List<Object> list = visitor.getContactIdList() == null
? new ArrayList<Object>() : new ArrayList<Object>(visitor.getContactIdList());
if (role == CIRCLE) {
list.add(visitorId);
}
//key!{}:[] 或 其它没有明确id的条件 等 可以和key{}:list组合。类型错误就报错
requestId = (Number) config.getWhere(visitorIdkey, true);//JSON里数值不能保证是Long,可能是Integer
@SuppressWarnings("unchecked")
Collection<Object> requestIdArray = (Collection<Object>) config.getWhere(visitorIdkey + "{}", true);//不能是 &{}, |{} 不要传,直接{}
if (requestId != null) {
if (requestIdArray == null) {
requestIdArray = new JSONArray();
}
requestIdArray.add(requestId);
}
if (requestIdArray == null) {//可能是@得到 || requestIdArray.isEmpty()) {//请求未声明key:id或key{}:[...]条件,自动补全
config.putWhere(visitorIdkey+"{}", JSON.parseArray(list), true); //key{}:[]有效,SQLConfig里throw NotExistException
}
else {//请求已声明key:id或key{}:[]条件,直接验证
for (Object id : requestIdArray) {
if (id == null) {
continue;
}
if (id instanceof Number == false) {//不能准确地判断Long,可能是Integer
throw new UnsupportedDataTypeException(table + ".id类型错误,id类型必须是Long!");
}
if (list.contains(Long.valueOf("" + id)) == false) {//Integer等转为Long才能正确判断。

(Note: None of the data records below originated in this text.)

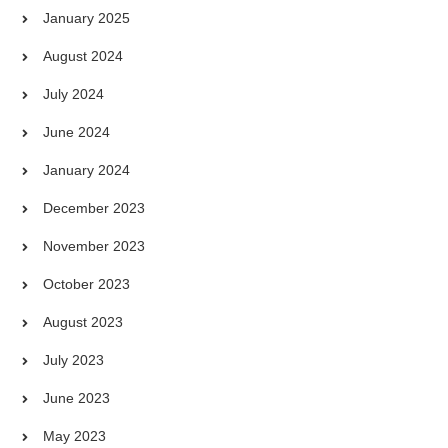
January 2025
August 2024
July 2024
June 2024
January 2024
December 2023
November 2023
October 2023
August 2023
July 2023
June 2023
May 2023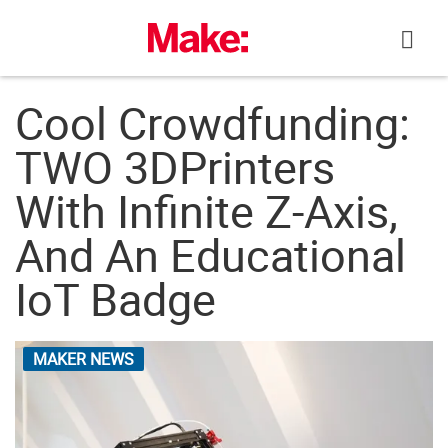
Skip
to
content
Cool Crowdfunding:
TWO 3DPrinters
With Infinite Z-Axis,
And An Educational
IoT Badge
MAKER NEWS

强转崩溃
throw new IllegalAccessException(visitorIdkey + " = " + id + " 的 " + table
+ " 不允许 " + role + " 用户的 " + method.name() + " 请求!");
}
}
}
break;
case OWNER:
if (config.getMethod() == RequestMethod.POST) {
List<String> c = config.getColumn();
List<List<Object>> ovs = config.getValues();
if ( (c == null || c.isEmpty()) || (ovs == null || ovs.isEmpty()) ) {
throw new IllegalArgumentException("POST 请求必须在Table内设置要保存的 key:value !");
}
int index = c.indexOf(visitorIdkey);
if (index >= 0) {
Object oid;
for (List<Object> ovl : ovs) {
oid = ovl == null || index >= ovl.size() ? null : ovl.get(index);
if (oid == null || StringUtil.getString(oid).equals("" + visitorId) == false) {
throw new IllegalAccessException(visitorIdkey + " = " + oid + " 的 " + table
+ " 不允许 " + role + " 用户的 " + method.name() + " 请求!");
}
}
}
else {
List<String> nc = new ArrayList<>(c);
nc.add(visitorIdkey);
config.setColumn(nc);
List<List<Object>> nvs = new ArrayList<>();
List<Object> nvl;
for (List<Object> ovl : ovs) {
nvl = ovl == null || ovl.isEmpty() ? new ArrayList<>() : new ArrayList<>(ovl);
nvl.add(visitorId);
nvs.add(nvl);
}
config.setValues(nvs);
}
}
else {
requestId = config.getWhere(visitorIdkey, true);//JSON里数值不能保证是Long,可能是Integer
if (requestId != null && StringUtil.getString(requestId).equals(StringUtil.getString(visitorId)) == false) {
throw new IllegalAccessException(visitorIdkey + " = " + requestId + " 的 " + table
+ " 不允许 " + role + " 用户的 " + method.name() + " 请求!");
}
config.putWhere(visitorIdkey, visitorId, true);
}
break;
case ADMIN://这里不好做,在特定接口内部判。 可以是 /get/admin + 固定秘钥 Parser#needVerify,之后全局跳过验证
verifyAdmin();
break;
default://unknown,verifyRole通过就行
break;
}
Take OWNER as an example. First, it will judge whether the Method is RequestMethod.POST, and then it will judge whether the column and value are empty. If it is empty, an error will be thrown.
After that, the indexOf method will be used to search for the visitorIdkey. If found, the visitorIdkey will be compared with the visitorId. If they do not match, a prompt that the request is not allowed will be thrown.
If not found, visitorIdkey and visitorId will be added to the corresponding List. Finally added into SQLconfig.
If it is another method, the visitorIdkey will be obtained through getWhere, and it will be compared with the visitorId. If it is inconsistent, a prompt that the request is not allowed will be thrown.